## ACTION ITEM:
Retype, word for word, every line of the records below starting at the one that contains "part: (223, 106) -> (159, 95), size x0.71" and ending at the one that contains "part: (276, 276) -> (197, 216), added"; include both of those lines and nothing more.

## RECORDS TO USE:
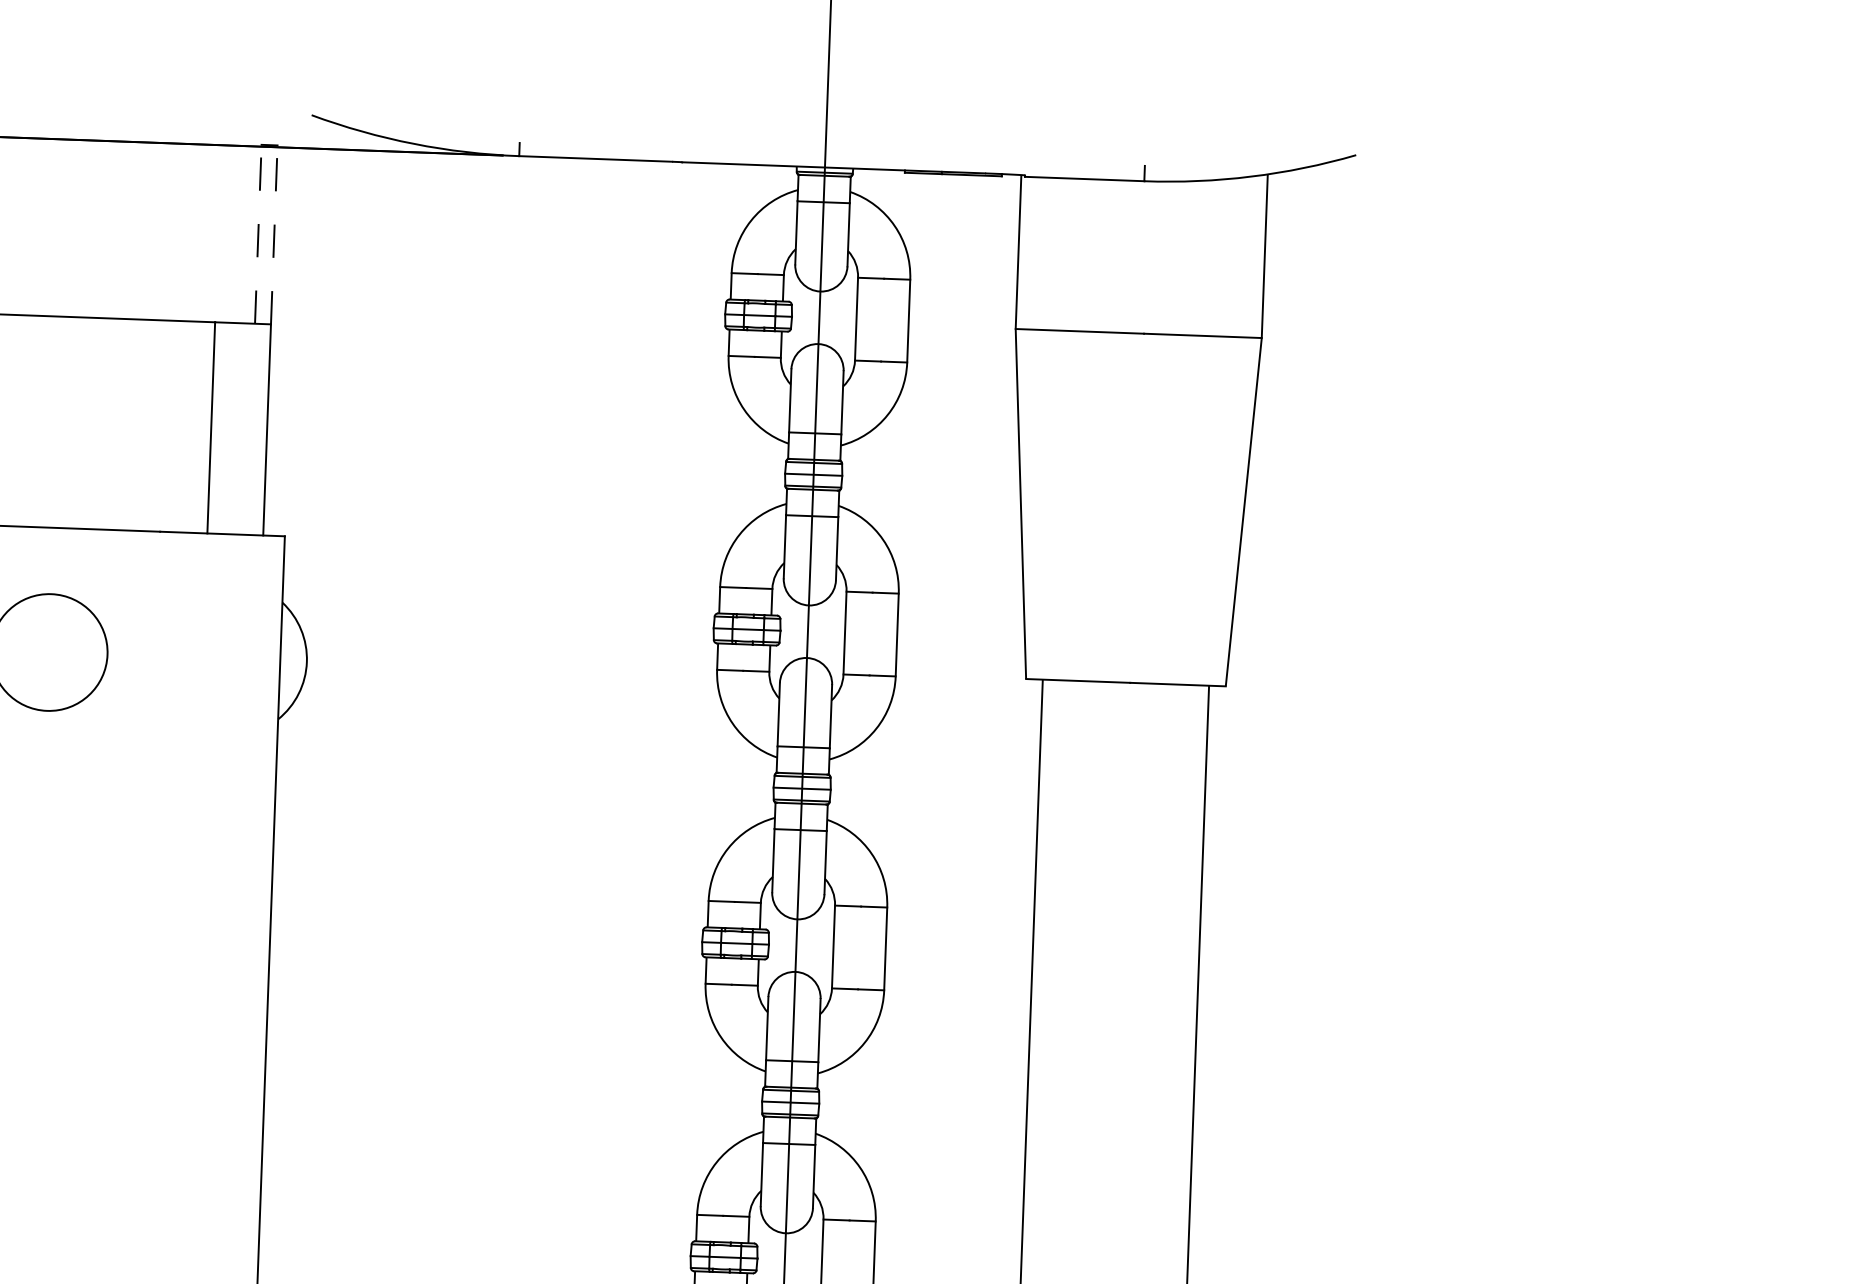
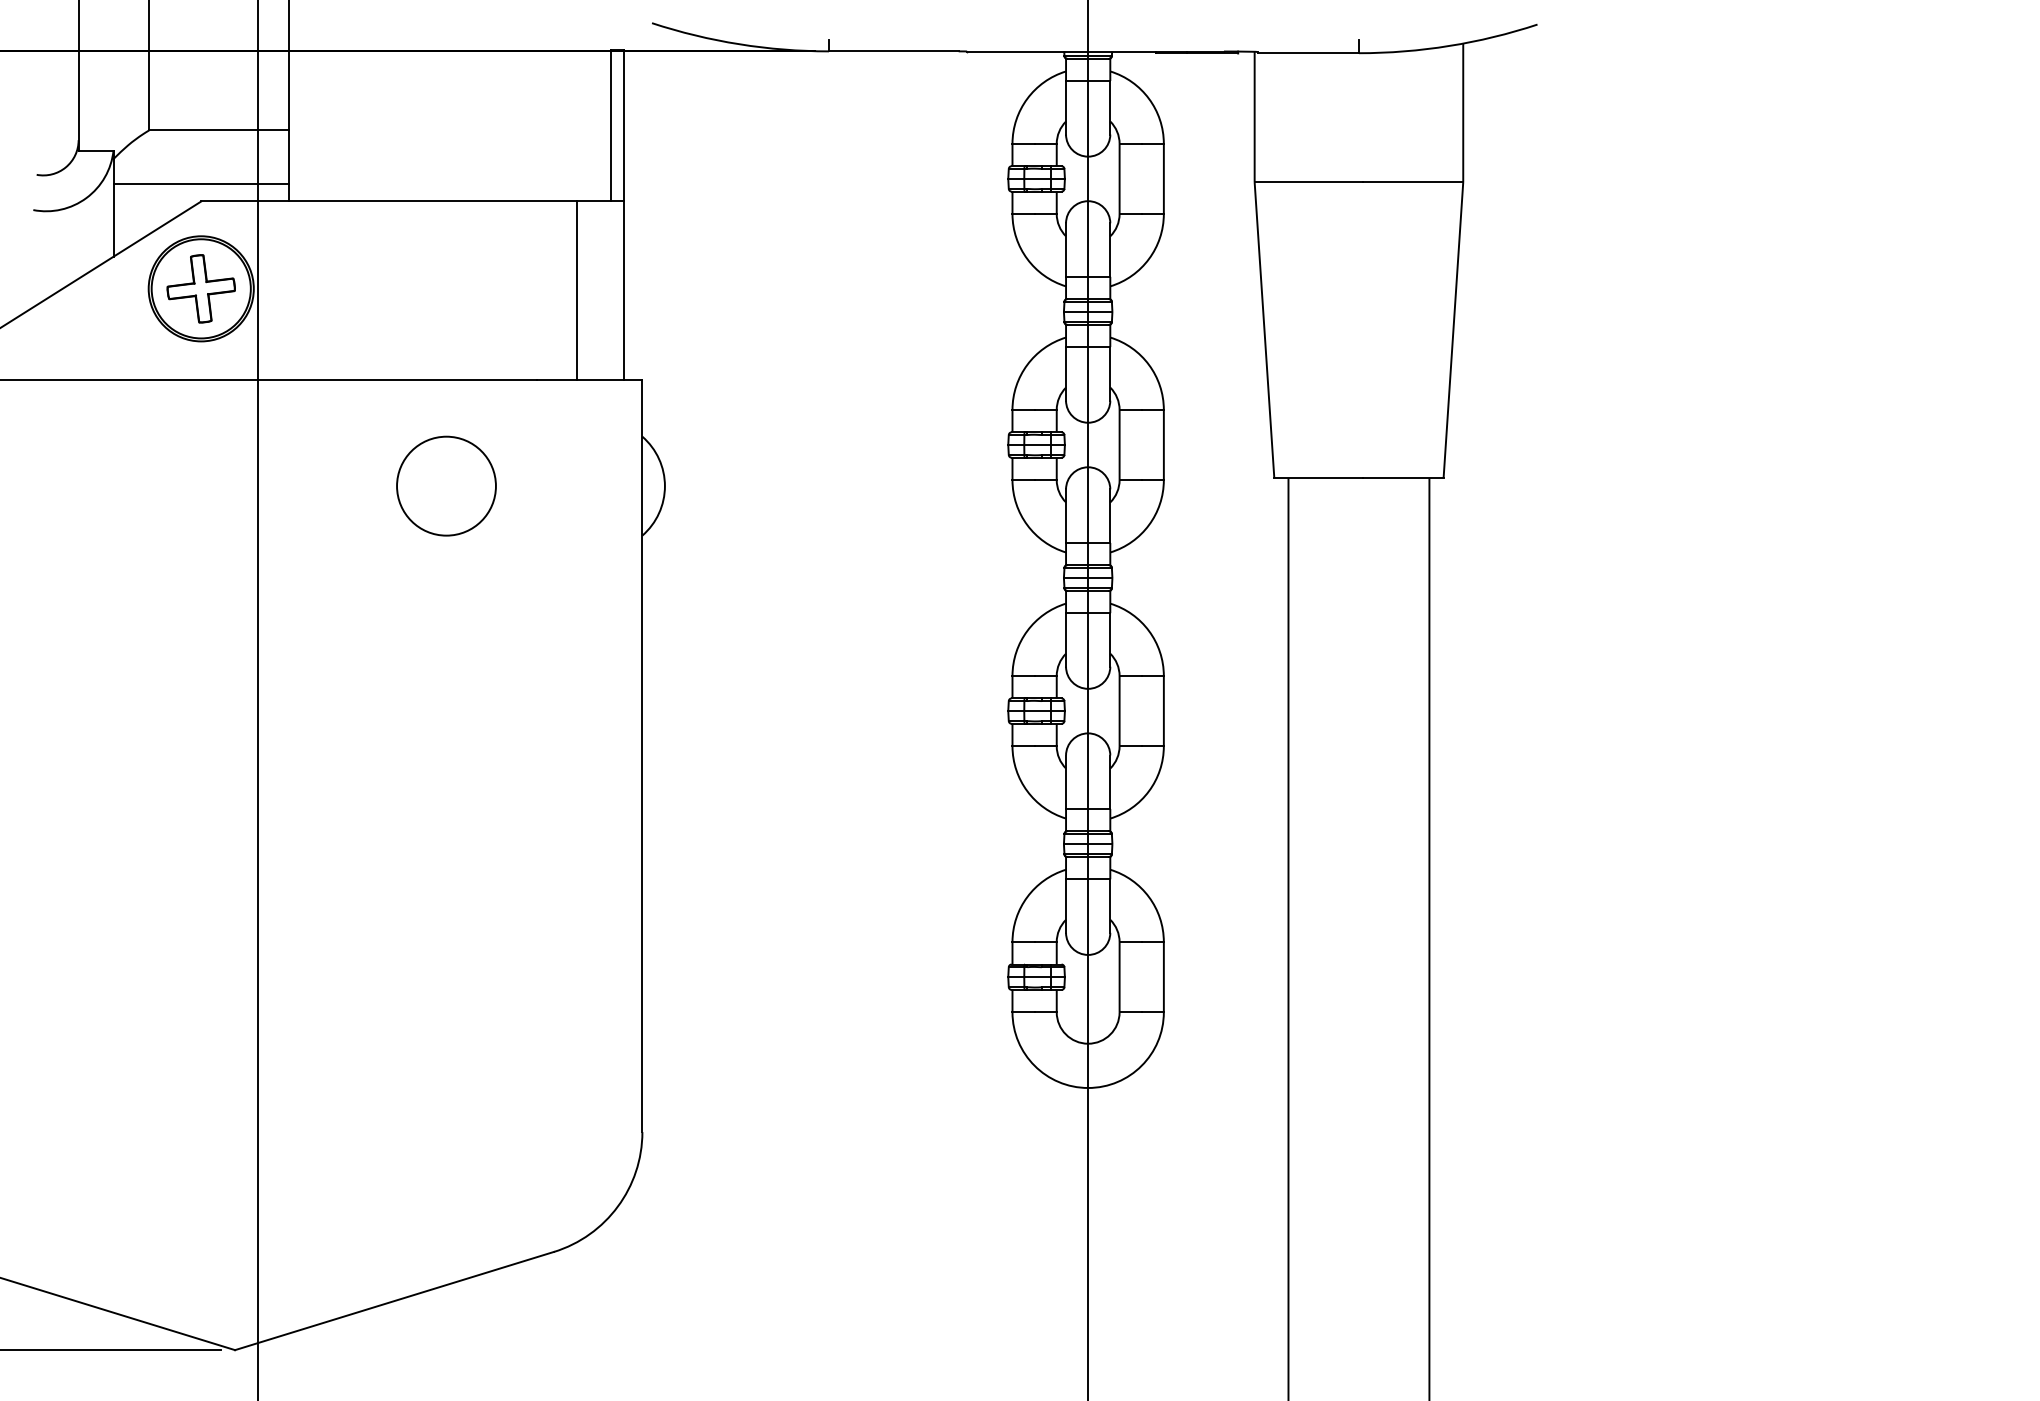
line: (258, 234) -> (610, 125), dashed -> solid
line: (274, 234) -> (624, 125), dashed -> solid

==

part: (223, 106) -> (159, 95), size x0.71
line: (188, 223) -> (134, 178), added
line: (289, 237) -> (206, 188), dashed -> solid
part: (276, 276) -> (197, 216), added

## OUTPUT OF THE TASK:
part: (223, 106) -> (159, 95), size x0.71
line: (188, 223) -> (134, 178), added
line: (289, 237) -> (206, 188), dashed -> solid
part: (276, 276) -> (197, 216), added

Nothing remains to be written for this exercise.